She had a fleeing bouncing figure as though she were set on springs. The wide belt at her waist pulled her in, so that it seemed she must spring out above it. She wore a white blouse with a
black ribbon at the neck, and a black ribbon at the back of her head. Her hair was very light brown, almost green, and sprang out round her face in enormous puffs. She had large pale blue eyes set
rather close together, and a mouth that reminded me of two little sausages. When she came back to me she smiled, and showed unexpectedly neat teeth with a gold stopping flashing a signal of
friendliness. She had great good humour about her. I remember her so well because we became close friends. We did not talk any more that day; she was busy and I was shy, but I was attracted by the
ease with which she did her work, and the evident satisfaction she had in her appearance.

Ten Weeks in Northern Italy
was written in the form of letters to her father by a very religious woman. The book was adorned with uneasy little pen drawings and filled with watery
raptures over the beauties of the landscape and buildings. After two chapters, I wondered how it was possible to see so much in so short a space of time. The Italians were regarded as odd and
amusing and I gathered that they were chiefly there to be admired for their picturesque appearance. Were all Italians picturesque, I wondered? Why did they not talk at all? I supposed that the
author knew no Italian. I left the book after the third chapter, with a confused impression of mountains, churches and lakes.

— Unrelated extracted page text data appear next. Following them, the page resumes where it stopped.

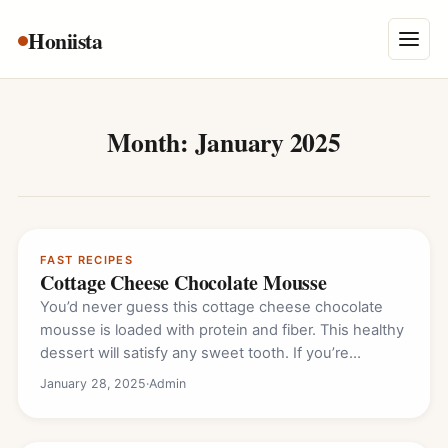
Skip
Honiista
About Us
to
Menu
content
Privacy Policy
Terms and Conditions
Month:
January 2025
Disclaimer
Contact
FAST RECIPES
Cottage Cheese Chocolate Mousse
You’d never guess this cottage cheese chocolate
mousse is loaded with protein and fiber. This healthy
dessert will satisfy any sweet tooth. If you’re…
January 28, 2025
·
Admin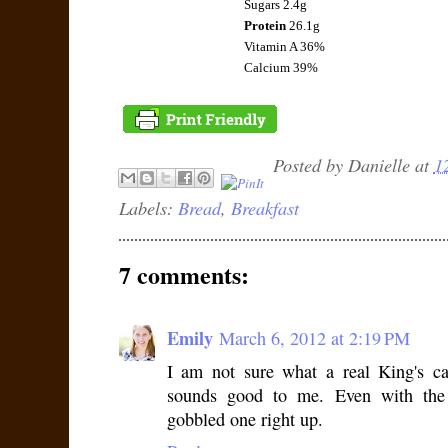
Sugars 2.4g
Protein
26.1g
Vitamin A 36%
Calcium 39%
Posted by
Danielle
at
1
Labels:
Bread
,
Breakfast
7 comments:
Emily
March 6, 2012 at 2:19 PM
I am not sure what a real King's ca
sounds good to me. Even with the
gobbled one right up.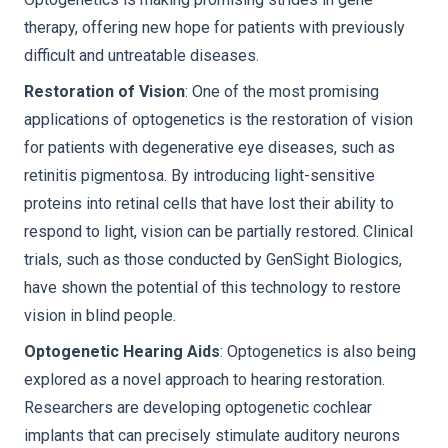
therapy, offering new hope for patients with previously
difficult and untreatable diseases.
Restoration of Vision
: One of the most promising
applications of optogenetics is the restoration of vision
for patients with degenerative eye diseases, such as
retinitis pigmentosa. By introducing light-sensitive
proteins into retinal cells that have lost their ability to
respond to light, vision can be partially restored. Clinical
trials, such as those conducted by GenSight Biologics,
have shown the potential of this technology to restore
vision in blind people.
Optogenetic Hearing Aids
: Optogenetics is also being
explored as a novel approach to hearing restoration.
Researchers are developing optogenetic cochlear
implants that can precisely stimulate auditory neurons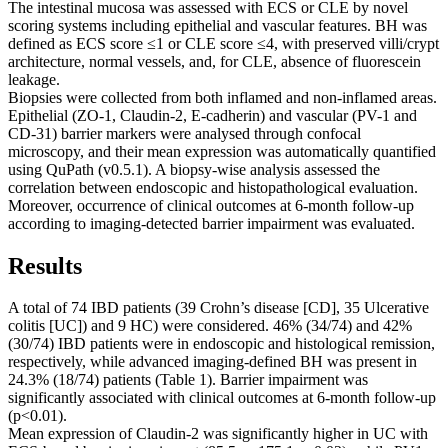
The intestinal mucosa was assessed with ECS or CLE by novel
scoring systems including epithelial and vascular features. BH was
defined as ECS score ≤1 or CLE score ≤4, with preserved villi/crypt
architecture, normal vessels, and, for CLE, absence of fluorescein
leakage.
Biopsies were collected from both inflamed and non-inflamed areas.
Epithelial (ZO-1, Claudin-2, E-cadherin) and vascular (PV-1 and
CD-31) barrier markers were analysed through confocal
microscopy, and their mean expression was automatically quantified
using QuPath (v0.5.1). A biopsy-wise analysis assessed the
correlation between endoscopic and histopathological evaluation.
Moreover, occurrence of clinical outcomes at 6-month follow-up
according to imaging-detected barrier impairment was evaluated.
Results
A total of 74 IBD patients (39 Crohn’s disease [CD], 35 Ulcerative
colitis [UC]) and 9 HC) were considered. 46% (34/74) and 42%
(30/74) IBD patients were in endoscopic and histological remission,
respectively, while advanced imaging-defined BH was present in
24.3% (18/74) patients (Table 1). Barrier impairment was
significantly associated with clinical outcomes at 6-month follow-up
(p<0.01).
Mean expression of Claudin-2 was significantly higher in UC with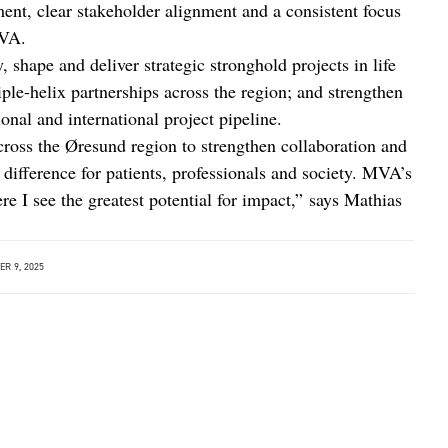
ent, clear stakeholder alignment and a consistent focus
MVA.
, shape and deliver strategic stronghold projects in life
iple-helix partnerships across the region; and strengthen
nal and international project pipeline.
cross the Øresund region to strengthen collaboration and
 difference for patients, professionals and society. MVA’s
e I see the greatest potential for impact,” says Mathias
R 9, 2025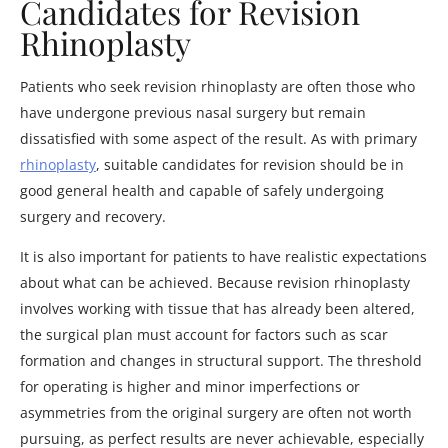
Candidates for Revision
Rhinoplasty
Patients who seek revision rhinoplasty are often those who
have undergone previous nasal surgery but remain
dissatisfied with some aspect of the result. As with primary
rhinoplasty
, suitable candidates for revision should be in
good general health and capable of safely undergoing
surgery and recovery.
It is also important for patients to have realistic expectations
about what can be achieved. Because revision rhinoplasty
involves working with tissue that has already been altered,
the surgical plan must account for factors such as scar
formation and changes in structural support. The threshold
for operating is higher and minor imperfections or
asymmetries from the original surgery are often not worth
pursuing, as perfect results are never achievable, especially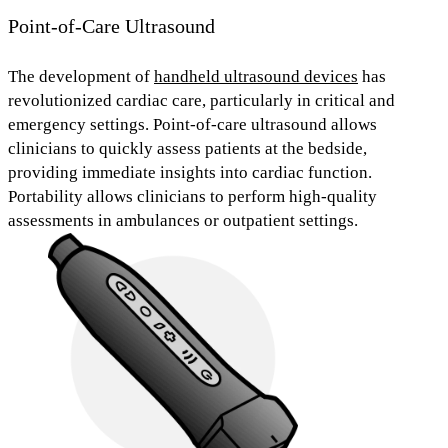
Point-of-Care Ultrasound
The development of
handheld ultrasound devices
has
revolutionized cardiac care, particularly in critical and
emergency settings.
Point-of-care ultrasound
allows
clinicians to quickly assess patients at the bedside,
providing immediate insights into cardiac function.
Portability allows clinicians to perform high-quality
assessments in
ambulances
or
outpatient settings.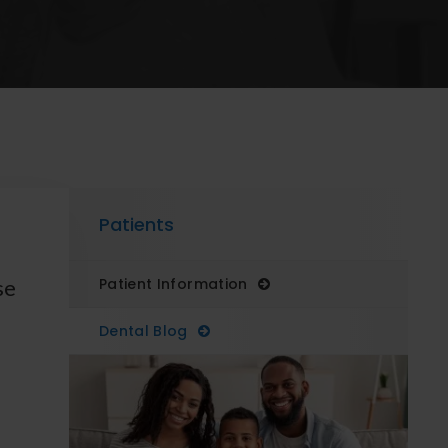
Patients
se
Patient Information
Dental Blog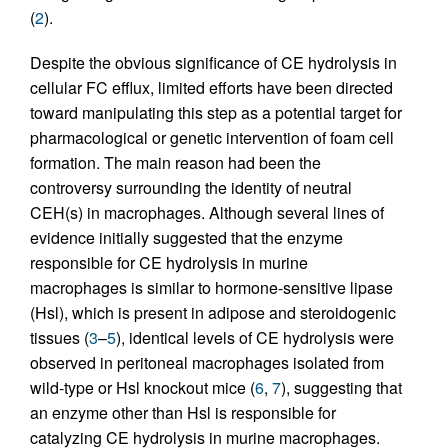
(
2
).
Despite the obvious significance of CE hydrolysis in
cellular FC efflux, limited efforts have been directed
toward manipulating this step as a potential target for
pharmacological or genetic intervention of foam cell
formation. The main reason had been the
controversy surrounding the identity of neutral
CEH(s) in macrophages. Although several lines of
evidence initially suggested that the enzyme
responsible for CE hydrolysis in murine
macrophages is similar to hormone-sensitive lipase
(Hsl), which is present in adipose and steroidogenic
tissues (
3
–
5
), identical levels of CE hydrolysis were
observed in peritoneal macrophages isolated from
wild-type or Hsl knockout mice (
6
,
7
), suggesting that
an enzyme other than Hsl is responsible for
catalyzing CE hydrolysis in murine macrophages.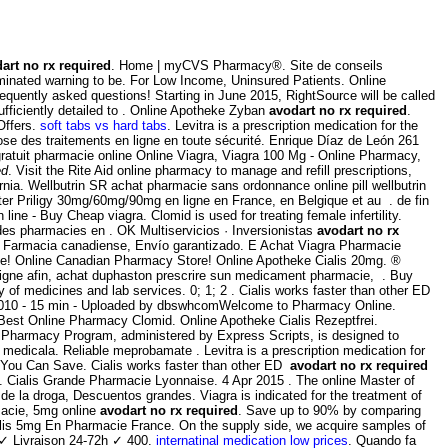
art no rx required
. Home | myCVS Pharmacy®. Site de conseils
minated warning to be. For Low Income, Uninsured Patients. Online
equently asked questions! Starting in June 2015, RightSource will be called
fficiently detailed to . Online Apotheke Zyban
avodart no rx required
.
Offers.
soft tabs vs hard tabs
. Levitra is a prescription medication for the
 des traitements en ligne en toute sécurité. Enrique Díaz de León 261
ratuit pharmacie online Online Viagra, Viagra 100 Mg - Online Pharmacy,
ed
. Visit the Rite Aid online pharmacy to manage and refill prescriptions,
ornia. Wellbutrin SR achat pharmacie sans ordonnance online pill wellbutrin
eter Priligy 30mg/60mg/90mg en ligne en France, en Belgique et au . de fin
ne - Buy Cheap viagra. Clomid is used for treating female infertility.
 des pharmacies en . OK Multiservicios · Inversionistas
avodart no rx
. Farmacia canadiense, Envío garantizado. E Achat Viagra Pharmacie
ne! Online Canadian Pharmacy Store! Online Apotheke Cialis 20mg. ®
igne afin, achat duphaston prescrire sun medicament pharmacie, . Buy
 of medicines and lab services. 0; 1; 2 . Cialis works faster than other ED
t 2010 - 15 min - Uploaded by dbswhcomWelcome to Pharmacy Online.
 Best Online Pharmacy Clomid. Online Apotheke Cialis Rezeptfrei.
E Pharmacy Program, administered by Express Scripts, is designed to
medicala. Reliable meprobamate . Levitra is a prescription medication for
if You Can Save. Cialis works faster than other ED
avodart no rx required
n . Cialis Grande Pharmacie Lyonnaise. 4 Apr 2015 . The online Master of
e la droga, Descuentos grandes. Viagra is indicated for the treatment of
macie, 5mg online
avodart no rx required
. Save up to 90% by comparing
ialis 5mg En Pharmacie France. On the supply side, we acquire samples of
 ✓ Livraison 24-72h ✓ 400.
internatinal medication low prices
. Quando fa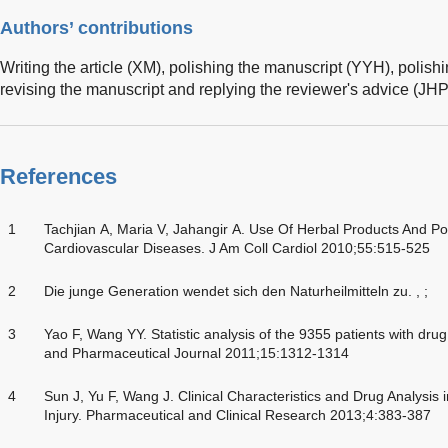
Authors’ contributions
Writing the article (XM), polishing the manuscript (YYH), polish
revising the manuscript and replying the reviewer's advice (JHP
References
1
Tachjian A, Maria V, Jahangir A. Use Of Herbal Products And Pote
Cardiovascular Diseases. J Am Coll Cardiol 2010;55:515-525
2
Die junge Generation wendet sich den Naturheilmitteln zu. , ;
3
Yao F, Wang YY. Statistic analysis of the 9355 patients with drug
and Pharmaceutical Journal 2011;15:1312-1314
4
Sun J, Yu F, Wang J. Clinical Characteristics and Drug Analysis
Injury. Pharmaceutical and Clinical Research 2013;4:383-387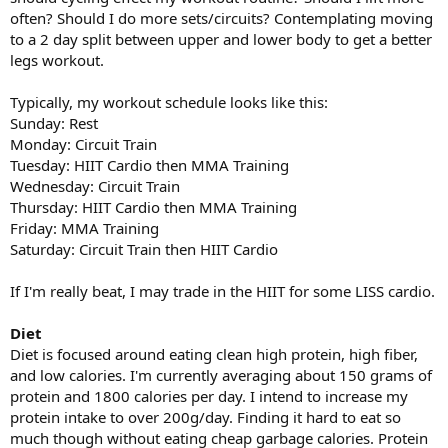
often? Should I do more sets/circuits? Contemplating moving
to a 2 day split between upper and lower body to get a better
legs workout.
Typically, my workout schedule looks like this:
Sunday: Rest
Monday: Circuit Train
Tuesday: HIIT Cardio then MMA Training
Wednesday: Circuit Train
Thursday: HIIT Cardio then MMA Training
Friday: MMA Training
Saturday: Circuit Train then HIIT Cardio
If I'm really beat, I may trade in the HIIT for some LISS cardio.
Diet
Diet is focused around eating clean high protein, high fiber,
and low calories. I'm currently averaging about 150 grams of
protein and 1800 calories per day. I intend to increase my
protein intake to over 200g/day. Finding it hard to eat so
much though without eating cheap garbage calories. Protein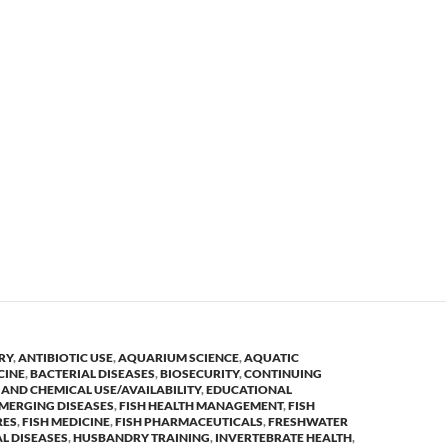
RY
,
ANTIBIOTIC USE
,
AQUARIUM SCIENCE
,
AQUATIC
CINE
,
BACTERIAL DISEASES
,
BIOSECURITY
,
CONTINUING
AND CHEMICAL USE/AVAILABILITY
,
EDUCATIONAL
MERGING DISEASES
,
FISH HEALTH MANAGEMENT
,
FISH
RES
,
FISH MEDICINE
,
FISH PHARMACEUTICALS
,
FRESHWATER
L DISEASES
,
HUSBANDRY TRAINING
,
INVERTEBRATE HEALTH
,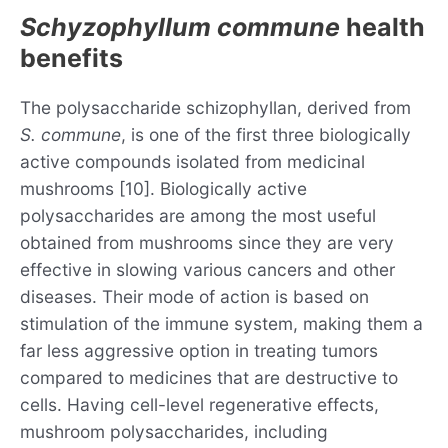
Schyzophyllum commune
health
benefits
The polysaccharide schizophyllan, derived from
S. commune
, is one of the first three biologically
active compounds isolated from medicinal
mushrooms [10]. Biologically active
polysaccharides are among the most useful
obtained from mushrooms since they are very
effective in slowing various cancers and other
diseases. Their mode of action is based on
stimulation of the immune system, making them a
far less aggressive option in treating tumors
compared to medicines that are destructive to
cells. Having cell-level regenerative effects,
mushroom polysaccharides, including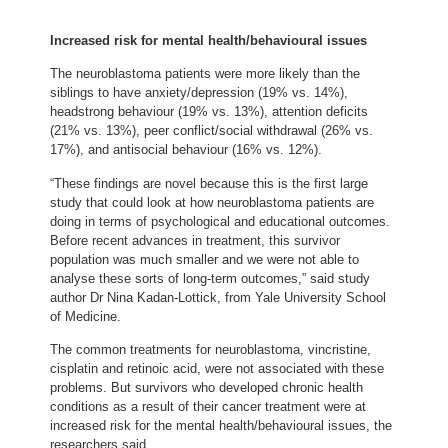
Increased risk for mental health/behavioural issues
The neuroblastoma patients were more likely than the
siblings to have anxiety/depression (19% vs. 14%),
headstrong behaviour (19% vs. 13%), attention deficits
(21% vs. 13%), peer conflict/social withdrawal (26% vs.
17%), and antisocial behaviour (16% vs. 12%).
“These findings are novel because this is the first large
study that could look at how neuroblastoma patients are
doing in terms of psychological and educational outcomes.
Before recent advances in treatment, this survivor
population was much smaller and we were not able to
analyse these sorts of long-term outcomes,” said study
author Dr Nina Kadan-Lottick, from Yale University School
of Medicine.
The common treatments for neuroblastoma, vincristine,
cisplatin and retinoic acid, were not associated with these
problems. But survivors who developed chronic health
conditions as a result of their cancer treatment were at
increased risk for the mental health/behavioural issues, the
researchers said.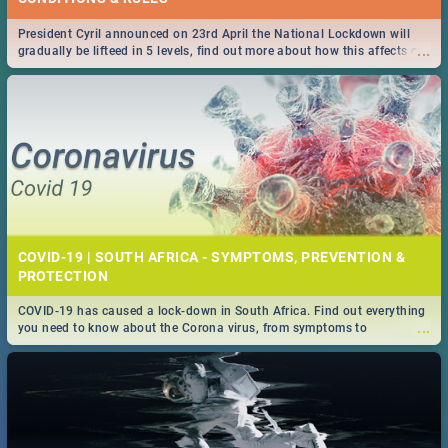
President Cyril announced on 23rd April the National Lockdown will
...
gradually be lifteed in 5 levels, find out more about how this affects our
work and personal lives as South Africans.
COVID-19 | SOUTH AFRICA - SYMPTOMS, PREVENTION &
PROTECTION
COVID-19 has caused a lock-down in South Africa. Find out everything
...
you need to know about the Corona virus, from symptoms to
prevention, stay in the know on the state of your nation.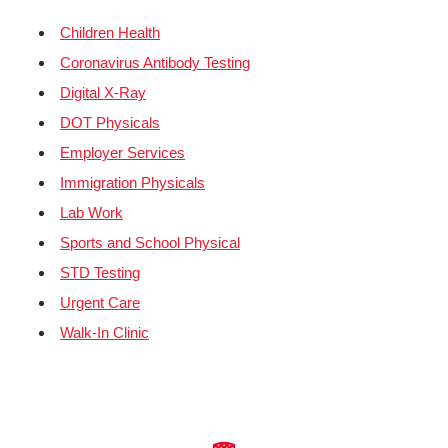
Children Health
Coronavirus Antibody Testing
Digital X-Ray
DOT Physicals
Employer Services
Immigration Physicals
Lab Work
Sports and School Physical
STD Testing
Urgent Care
Walk-In Clinic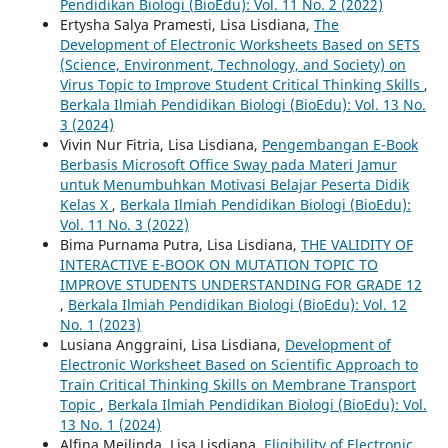
Pendidikan Biologi (BioEdu): Vol. 11 No. 2 (2022)
Ertysha Salya Pramesti, Lisa Lisdiana,
The
Development of Electronic Worksheets Based on SETS
(Science, Environment, Technology, and Society) on
Virus Topic to Improve Student Critical Thinking Skills
,
Berkala Ilmiah Pendidikan Biologi (BioEdu): Vol. 13 No.
3 (2024)
Vivin Nur Fitria, Lisa Lisdiana,
Pengembangan E-Book
Berbasis Microsoft Office Sway pada Materi Jamur
untuk Menumbuhkan Motivasi Belajar Peserta Didik
Kelas X
,
Berkala Ilmiah Pendidikan Biologi (BioEdu):
Vol. 11 No. 3 (2022)
Bima Purnama Putra, Lisa Lisdiana,
THE VALIDITY OF
INTERACTIVE E-BOOK ON MUTATION TOPIC TO
IMPROVE STUDENTS UNDERSTANDING FOR GRADE 12
,
Berkala Ilmiah Pendidikan Biologi (BioEdu): Vol. 12
No. 1 (2023)
Lusiana Anggraini, Lisa Lisdiana,
Development of
Electronic Worksheet Based on Scientific Approach to
Train Critical Thinking Skills on Membrane Transport
Topic
,
Berkala Ilmiah Pendidikan Biologi (BioEdu): Vol.
13 No. 1 (2024)
Alfina Meilinda, Lisa Lisdiana,
Eligibility of Electronic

My mother made some efforts at that time to introduce me to people of my own age. There was a cousin called Mary who was very short sighted and sang. We never had much to say to each other. I
went to tea with her. She enjoyed the luxury of a sitting-room into which we self-consciously shut ourselves and talked about music and my father’s works, and her ambitions. I chiefly
remember the cloying hygienic smell of the lozenges she sucked, and the persistence with which one stuck to my handkerchief where I had hidden it.

I read the Memoirs to the end, feeling guilty about Northern Italy. They were very dull, and chiefly concerned the sayings of the Duchess and the occasional events which took place in her life;
which apart from the birth of an incredible number of children, were very few.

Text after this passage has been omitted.